::: PROVIDED DATA :::
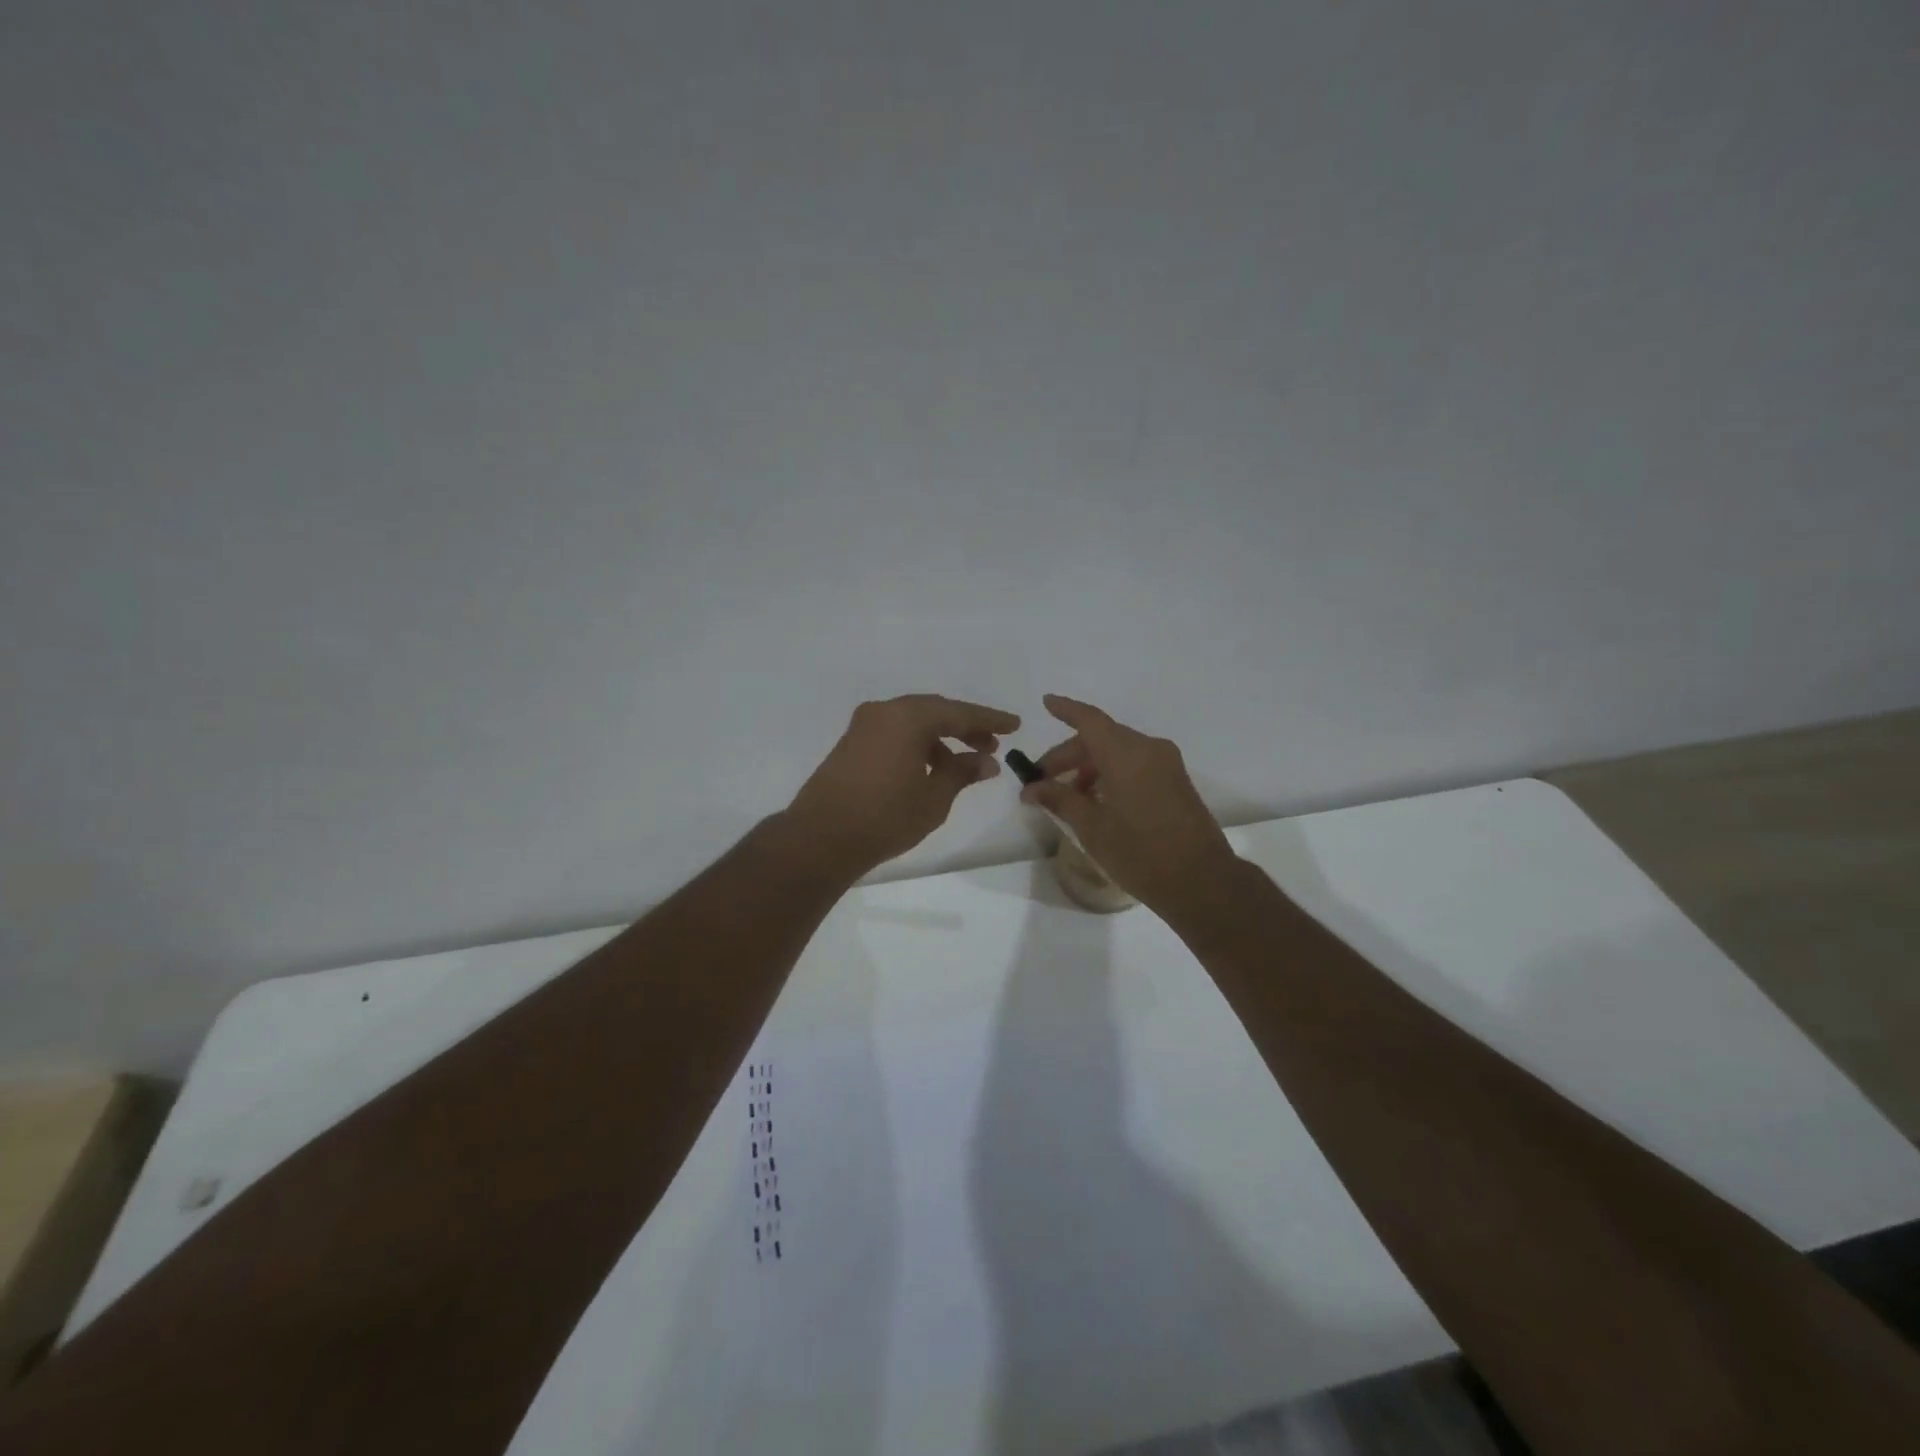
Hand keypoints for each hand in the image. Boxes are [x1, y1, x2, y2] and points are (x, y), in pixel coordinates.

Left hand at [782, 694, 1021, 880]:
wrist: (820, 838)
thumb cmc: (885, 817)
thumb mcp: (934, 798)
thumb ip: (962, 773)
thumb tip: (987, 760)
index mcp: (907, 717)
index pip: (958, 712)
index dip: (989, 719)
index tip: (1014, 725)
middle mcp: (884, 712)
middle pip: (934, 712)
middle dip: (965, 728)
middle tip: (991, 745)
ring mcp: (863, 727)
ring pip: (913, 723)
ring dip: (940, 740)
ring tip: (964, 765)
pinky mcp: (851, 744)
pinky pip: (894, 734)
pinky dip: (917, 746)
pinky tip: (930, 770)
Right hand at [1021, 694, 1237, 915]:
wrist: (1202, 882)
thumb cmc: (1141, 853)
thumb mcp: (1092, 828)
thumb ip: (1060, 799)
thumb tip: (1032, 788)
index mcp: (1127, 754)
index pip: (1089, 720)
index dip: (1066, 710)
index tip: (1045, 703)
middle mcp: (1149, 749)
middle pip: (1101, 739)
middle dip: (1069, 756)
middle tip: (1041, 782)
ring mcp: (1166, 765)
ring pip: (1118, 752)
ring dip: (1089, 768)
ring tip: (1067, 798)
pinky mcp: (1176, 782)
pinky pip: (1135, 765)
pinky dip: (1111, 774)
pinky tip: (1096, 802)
:::
::: PROVIDED DATA :::
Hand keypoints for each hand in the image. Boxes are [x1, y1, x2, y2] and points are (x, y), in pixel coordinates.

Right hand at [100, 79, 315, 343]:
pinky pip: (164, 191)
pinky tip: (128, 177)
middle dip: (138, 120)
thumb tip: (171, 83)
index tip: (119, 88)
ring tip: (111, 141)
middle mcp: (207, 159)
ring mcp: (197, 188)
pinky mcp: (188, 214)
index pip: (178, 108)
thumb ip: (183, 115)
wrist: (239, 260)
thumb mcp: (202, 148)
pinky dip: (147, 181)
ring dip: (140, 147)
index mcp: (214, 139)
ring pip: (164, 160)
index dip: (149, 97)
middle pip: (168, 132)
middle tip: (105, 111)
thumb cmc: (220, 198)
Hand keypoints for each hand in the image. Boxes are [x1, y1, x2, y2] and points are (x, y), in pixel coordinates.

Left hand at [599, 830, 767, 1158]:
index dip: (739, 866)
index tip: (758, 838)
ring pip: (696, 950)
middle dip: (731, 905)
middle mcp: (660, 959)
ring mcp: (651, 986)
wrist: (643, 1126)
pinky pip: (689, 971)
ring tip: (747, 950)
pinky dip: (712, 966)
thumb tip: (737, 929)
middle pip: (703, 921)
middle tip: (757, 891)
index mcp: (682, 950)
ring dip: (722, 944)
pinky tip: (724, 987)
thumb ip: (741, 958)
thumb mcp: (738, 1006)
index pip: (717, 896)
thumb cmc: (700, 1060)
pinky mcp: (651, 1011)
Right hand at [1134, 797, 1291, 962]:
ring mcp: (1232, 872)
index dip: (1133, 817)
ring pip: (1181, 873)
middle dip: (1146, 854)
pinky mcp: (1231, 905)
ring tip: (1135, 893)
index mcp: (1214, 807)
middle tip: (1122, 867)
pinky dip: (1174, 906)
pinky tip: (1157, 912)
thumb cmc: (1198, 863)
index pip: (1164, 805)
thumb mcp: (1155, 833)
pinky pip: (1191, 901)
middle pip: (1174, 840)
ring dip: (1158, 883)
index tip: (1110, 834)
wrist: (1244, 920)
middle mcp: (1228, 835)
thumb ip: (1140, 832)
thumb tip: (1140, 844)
:::
> [DIRECTIONS FOR THIS TASK]: Take the entries above and return only the lines from the one with "ring mcp: (197, 188)" to the one with "middle tip: (105, 111)", both included, unchanged.

> [OUTPUT OF THE TASK]:
ring mcp: (197, 188)
pinky mcp: (188, 214)
index pip: (178, 108)
thumb ip: (183, 115)
wrist: (239, 260)
thumb mcp: (202, 148)
pinky dip: (147, 181)
ring dip: (140, 147)
index mcp: (214, 139)
ring pip: (164, 160)
index dip: (149, 97)
middle pip: (168, 132)
middle tip: (105, 111)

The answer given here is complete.